STUDY TEXT Block Start

So, bug 33551 needs fixing so we get correct https:// or http:// on each wiki, then we need a list of all wikis that will be wanting to enable ShortUrl

From there, we can use that list to create all the relevant database tables, and only add the rewrite rules to those wikis

Someone actually needs to write the rewrite rules.. I had some comments from Roan somewhere...

Locally I've got

RewriteEngine On
RewriteRule ^/r/(.*)$ /w/index.php?title=Special:ShortUrl/$1

RewriteRule ^/r/(.*)$ /wiki/Special:ShortUrl/$1

Not sure why I've got the 2nd one commented out, bug it'd make sense to use that format.

After that's setup, the simple part is just enabling it on the target wikis

It's been reviewed, and isn't actually ready for deployment, hence -shell, -need-review and added bug 33551 as a blocking bug

(In reply to comment #24)

Locally I've got

RewriteEngine On
RewriteRule ^/r/(.*)$ /w/index.php?title=Special:ShortUrl/$1
  1. RewriteRule ^/r/(.*)$ /wiki/Special:ShortUrl/$1

This seems to overlap with bug 16659 a bit and bug 17981 a bit. Basically, ops should be exceedingly cautious in adding new URL structures/schemes that will have to be supported indefinitely. I'd like Brion to weigh in, if possible.

STUDY TEXT Block End
DATA SECTION Block Start

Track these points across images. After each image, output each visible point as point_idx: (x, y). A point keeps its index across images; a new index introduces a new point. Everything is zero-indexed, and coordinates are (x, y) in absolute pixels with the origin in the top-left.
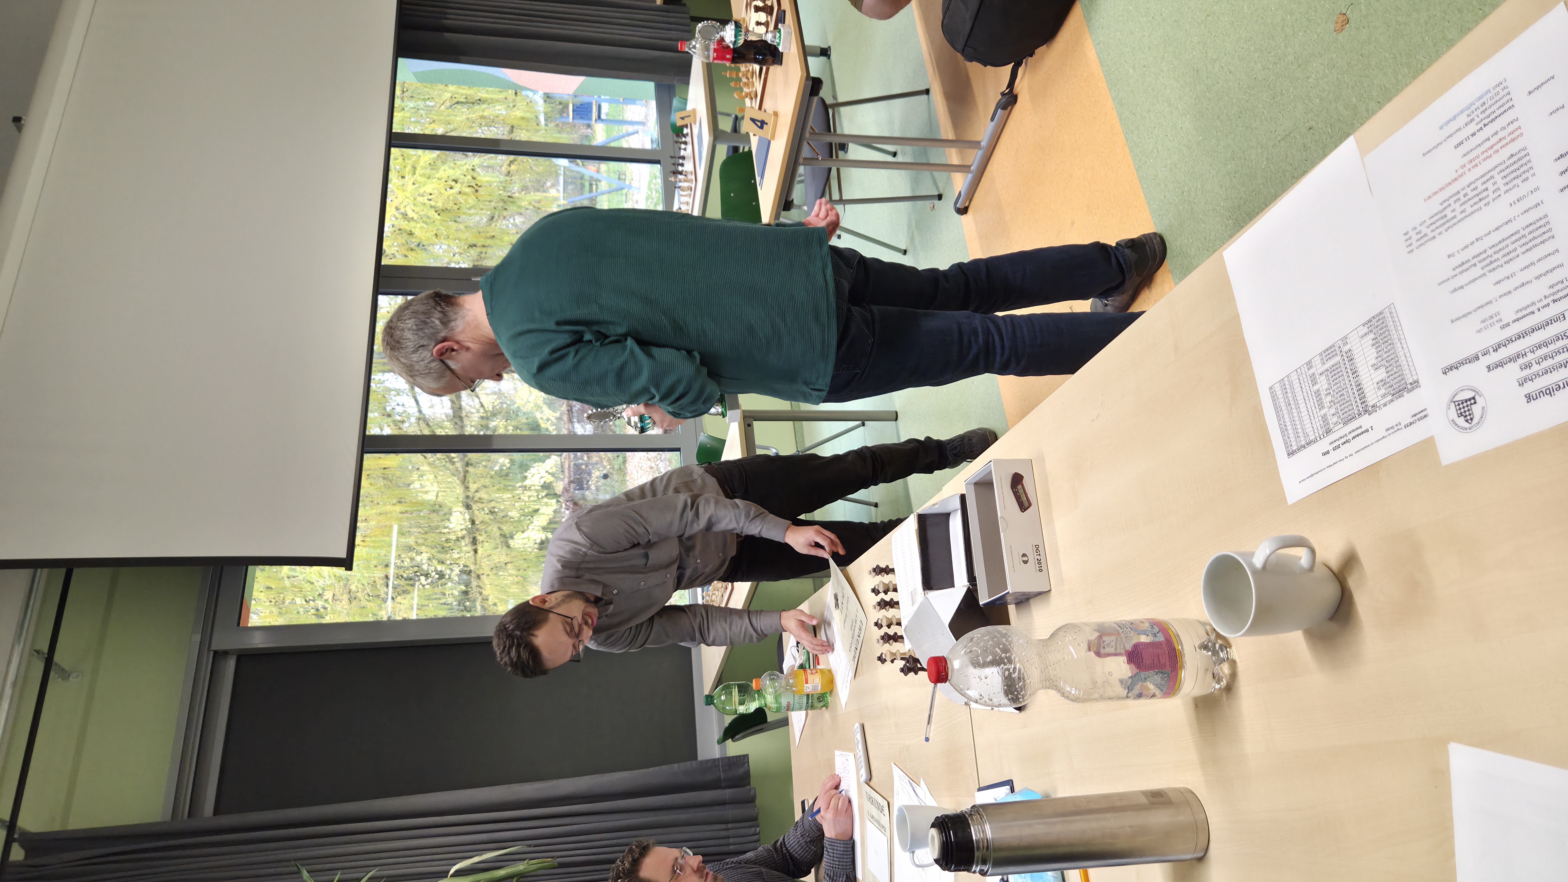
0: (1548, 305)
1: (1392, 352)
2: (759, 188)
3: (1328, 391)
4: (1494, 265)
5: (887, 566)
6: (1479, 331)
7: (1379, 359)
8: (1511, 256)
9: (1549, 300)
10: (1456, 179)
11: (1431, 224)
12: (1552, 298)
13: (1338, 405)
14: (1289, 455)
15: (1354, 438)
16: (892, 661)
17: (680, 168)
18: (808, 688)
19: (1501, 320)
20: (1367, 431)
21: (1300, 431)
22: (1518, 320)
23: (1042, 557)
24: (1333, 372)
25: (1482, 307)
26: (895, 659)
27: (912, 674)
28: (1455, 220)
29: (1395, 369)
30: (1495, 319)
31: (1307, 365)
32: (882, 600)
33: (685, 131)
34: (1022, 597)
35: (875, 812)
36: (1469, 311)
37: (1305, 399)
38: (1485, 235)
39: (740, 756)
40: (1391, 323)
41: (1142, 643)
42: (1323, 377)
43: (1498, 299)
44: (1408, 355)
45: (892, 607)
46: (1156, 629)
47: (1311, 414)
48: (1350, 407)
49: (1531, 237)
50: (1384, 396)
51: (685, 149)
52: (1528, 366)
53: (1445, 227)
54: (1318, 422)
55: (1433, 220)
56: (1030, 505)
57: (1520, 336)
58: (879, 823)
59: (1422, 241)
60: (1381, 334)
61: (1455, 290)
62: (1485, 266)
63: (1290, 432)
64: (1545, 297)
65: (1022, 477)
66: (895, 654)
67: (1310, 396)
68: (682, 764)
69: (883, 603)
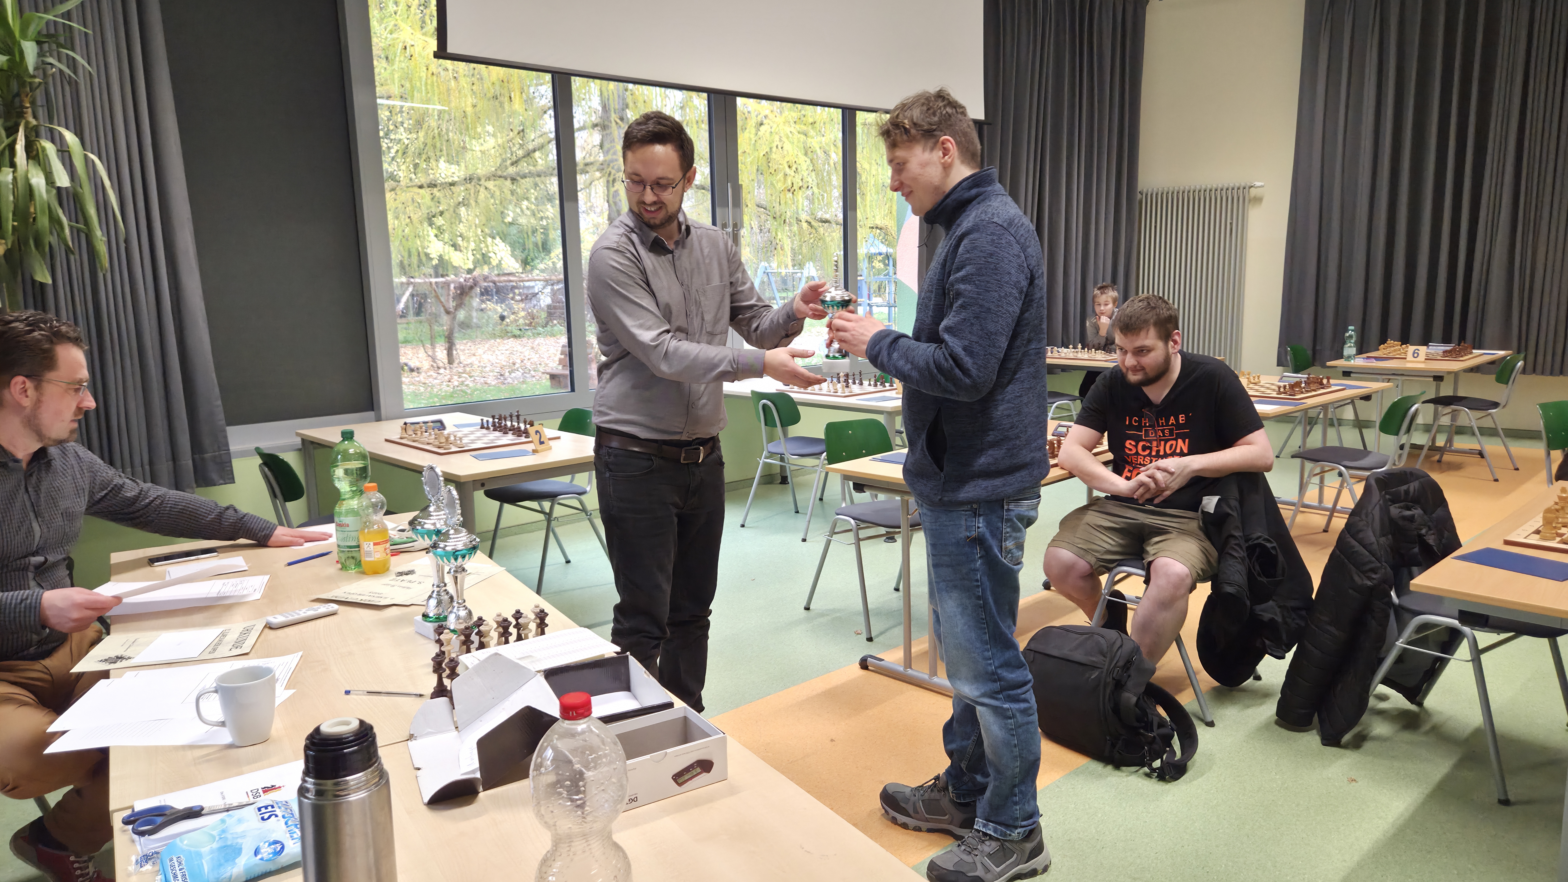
2: (873, 457)
5: (547, 625)
16: (439, 642)
18: (367, 546)
26: (442, 645)
27: (432, 667)
32: (510, 623)
33: (887, 384)
35: (232, 637)
39: (233, 473)
45: (501, 635)
56: (680, 785)
58: (218, 644)
65: (708, 771)
66: (449, 644)
68: (221, 409)
69: (506, 624)
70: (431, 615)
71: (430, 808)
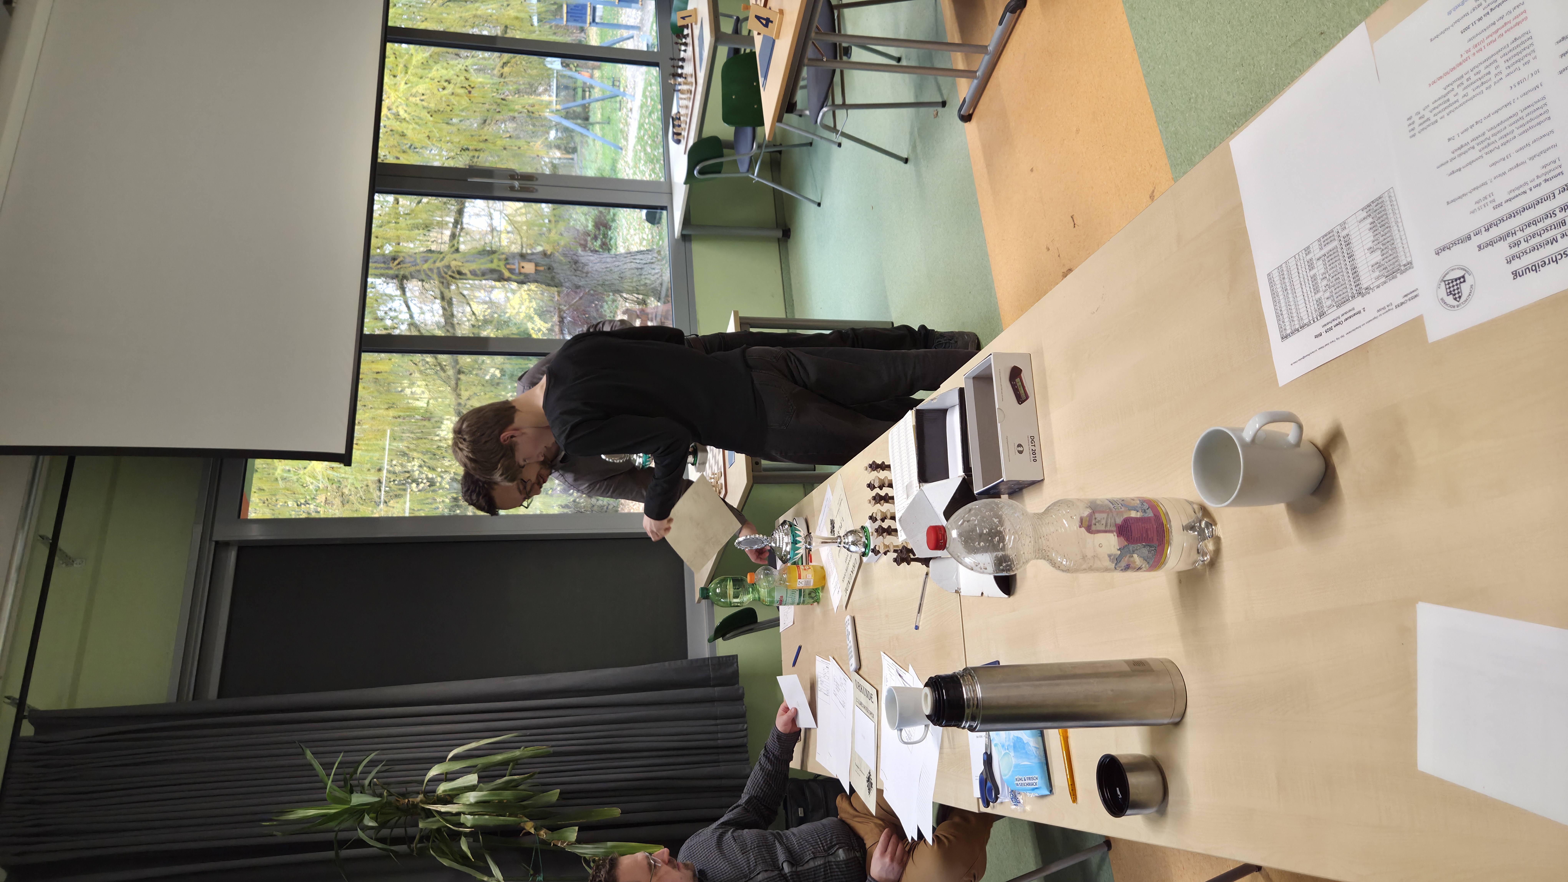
0: (1540, 184)
1: (1388, 235)
2: (762, 89)
3: (1324, 276)
4: (1491, 148)
5: (883, 463)
6: (1473, 212)
7: (1376, 242)
8: (1508, 137)
9: (1541, 180)
10: (1461, 64)
11: (1434, 109)
12: (1544, 178)
13: (1333, 289)
14: (1282, 338)
15: (1346, 319)
16: (885, 553)
17: (680, 71)
18: (801, 584)
19: (1494, 201)
20: (1359, 312)
21: (1295, 315)
22: (1510, 200)
23: (1037, 448)
24: (1330, 258)
25: (1477, 188)
26: (888, 551)
27: (905, 563)
28: (1457, 104)
29: (1390, 252)
30: (1489, 199)
31: (1306, 251)
32: (877, 494)
33: (686, 32)
34: (1016, 487)
35: (863, 699)
36: (1465, 192)
37: (1301, 284)
38: (1485, 118)
39: (729, 656)
40: (1390, 207)
41: (1132, 518)
42: (1321, 262)
43: (1493, 180)
44: (1403, 238)
45: (887, 502)
46: (1146, 506)
47: (1306, 299)
48: (1345, 291)
49: (1528, 118)
50: (1378, 278)
51: (685, 51)
52: (1517, 244)
53: (1447, 111)
54: (1313, 306)
55: (1436, 104)
56: (1027, 398)
57: (1511, 216)
58: (867, 709)
59: (1425, 125)
60: (1379, 218)
61: (1453, 172)
62: (1483, 148)
63: (1285, 316)
64: (1538, 177)
65: (1021, 370)
66: (888, 546)
67: (1306, 281)
68: (672, 663)
69: (878, 498)
70: (863, 550)
71: (1013, 594)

DATA SECTION Block End

ACTIVITIES -
a – In the ShortUrl deployment thread, which bug has to be fixed so that each wiki gets the correct https:// or http://?
b – Write the next part of the ShortUrl deployment thread, starting after its final sentence.
The data above is separate material and is not connected to the text.

OUTPUTS IN ORDER -
a – Bug 33551.

b –
I do have some concerns about this extension:

  • it creates a new numeric identifier to describe pages, which is very similar to existing page_id
  • but it isn't page_id -- it refers to a page title, and thus if a page is renamed ends up referring to the old redirect

Since it's just a number with only internal meaning, I'd be more inclined to recommend using the page_id rather than creating a new id just for short links. This also saves the trouble of installing a new database table on every wiki, and would make it trivial to enable it for *all* wikis instead of just some.

As for the proposed prefix of "/r/", I'm not sure I like it; I'd prefer "/page/" or something myself, meanwhile using something like "/rev/" or "/revision/" would make sense for shortened version permalinks (with oldid).

(In reply to comment #26)

I do have some concerns about this extension:

  • it creates a new numeric identifier to describe pages, which is very similar

to existing page_id

  • but it isn't page_id -- it refers to a page title, and thus if a page is

renamed ends up referring to the old redirect

Since it's just a number with only internal meaning, I'd be more inclined to
recommend using the page_id rather than creating a new id just for short links.
This also saves the trouble of installing a new database table on every wiki,
and would make it trivial to enable it for *all* wikis instead of just some.

I think some people didn't want the short urls changing where they pointed to on page move, and wanted them to still work after a page delete/undelete cycle. (If I remember correctly)

(In reply to comment #27)

I think some people didn't want the short urls changing where they pointed to
on page move, and wanted them to still work after a page delete/undelete cycle.
(If I remember correctly)

That's a reasonable concern... I kinda want to be able to have hex or alphanumeric short codes here just to make sure they don't get confused with page ids though. *hmmmmm*

(In reply to comment #26)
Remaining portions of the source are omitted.